Early on Friday evening, Monster Monster started the festivities with a set of his usual indie-rock inflected hip-hop. Joined by frequent collaborator Saint Surly, the two traded brief snippets of music back and forth throughout their half-hour set. It's an act that they've been performing for about 6months now, but this Fiesta slot was certainly the most natural they've made it sound. Previously they've had some difficulty pulling off the transitions between each act's turn in the spotlight, making their sets somewhat erratic at times (though the actual pieces of music they've played individually are usually pretty great). They must have been working hard on the flow of their set, as the changes generally seemed very natural on this particular evening. At times it was actually difficult to figure out which of the two artists was providing the basis of the track and which one was providing accents. This was probably furthered by the fact that neither act played many of their recognisable songs, which would indicate that the set contained mostly new material (perhaps from their upcoming collaborative record).
Lion Island have been building up a bit of a buzz over the past few months. Having recently released their debut EP, Berlin, the band have been expanding their sound from its somewhat Beirut aping beginnings. Many of the newer songs in their repertoire add an almost post-punk rhythmic quality to their gypsy folk, without turning the band into yet another Arcade Fire wannabe (so far). Some of their earlier songs hinted at this mixing of influences, most notably the EP's title track with its delayed electric guitar and soaring arrangement. Now the band is taking these ideas further, with more varied instrumentation and more complex arrangements. While you can still hear the band searching for their core sound, they seem to be getting closer with each show.
Having recently gone through some fairly significant personnel changes, Mr Maps returned on Saturday from a few months' worth of downtime with a slightly different slant on their kaleidoscopic version of post-rock. Gone are unpredictable drummer Sangdae Yang and guitar effects guru Nick Smethurst, respectively replaced by Jacob Hicks (otherwise known as the frontman for Re:Enactment) and Shem Allen (of Skinny Jean, although his was apparently a one-off appearance, with Smethurst's full time replacement being cellist Briony Luttrell). The end result is a leaner, rockier sound - at least for this show, things might change again once the cello is introduced. Most significantly, Hicks is a more traditional and harder hitting drummer than Yang, although he shares the previous drummer's frenetic style. The band are every bit as entertaining as they used to be, and have thankfully used the downtime and lineup changes to introduce some new material into their set.

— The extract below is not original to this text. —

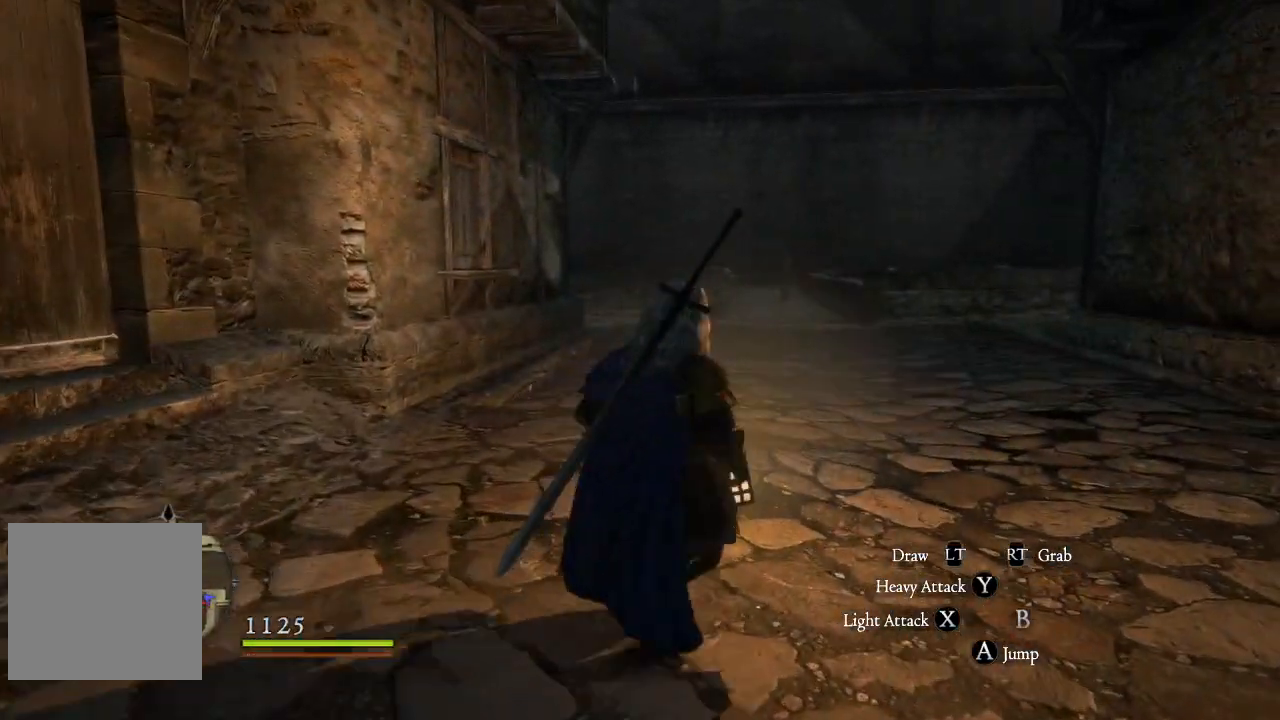
{"buttons": [], "left_stick": "center", "right_stick": "center", "events": [[34, "left_stick", "center"]]}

DZ earned a place on the Fiesta bill via TripleJ Unearthed (along with Drawn From Bees whom I missed because... well, I'm not really much of a fan). Having last played in Brisbane at the launch of their Ruined My Life EP last month, at Fiesta the two young men were in substantially more cohesive form (thanks to a 3pm start time at an alcohol free event). While they were still probably the most ragged band to grace any of the three Valley stages over the weekend they have their own form of tightness, careening along with their groove-punk riffs, threatening to fall apart but instead crashing back together when the big moments come. And boy, do those big moments come. Every single song has at least one point when that immense riff enters and the drums start pounding even harder than before. They're an incredibly entertaining live band, but the songs are catchy enough to remain in your head after the live spectacle has been forgotten.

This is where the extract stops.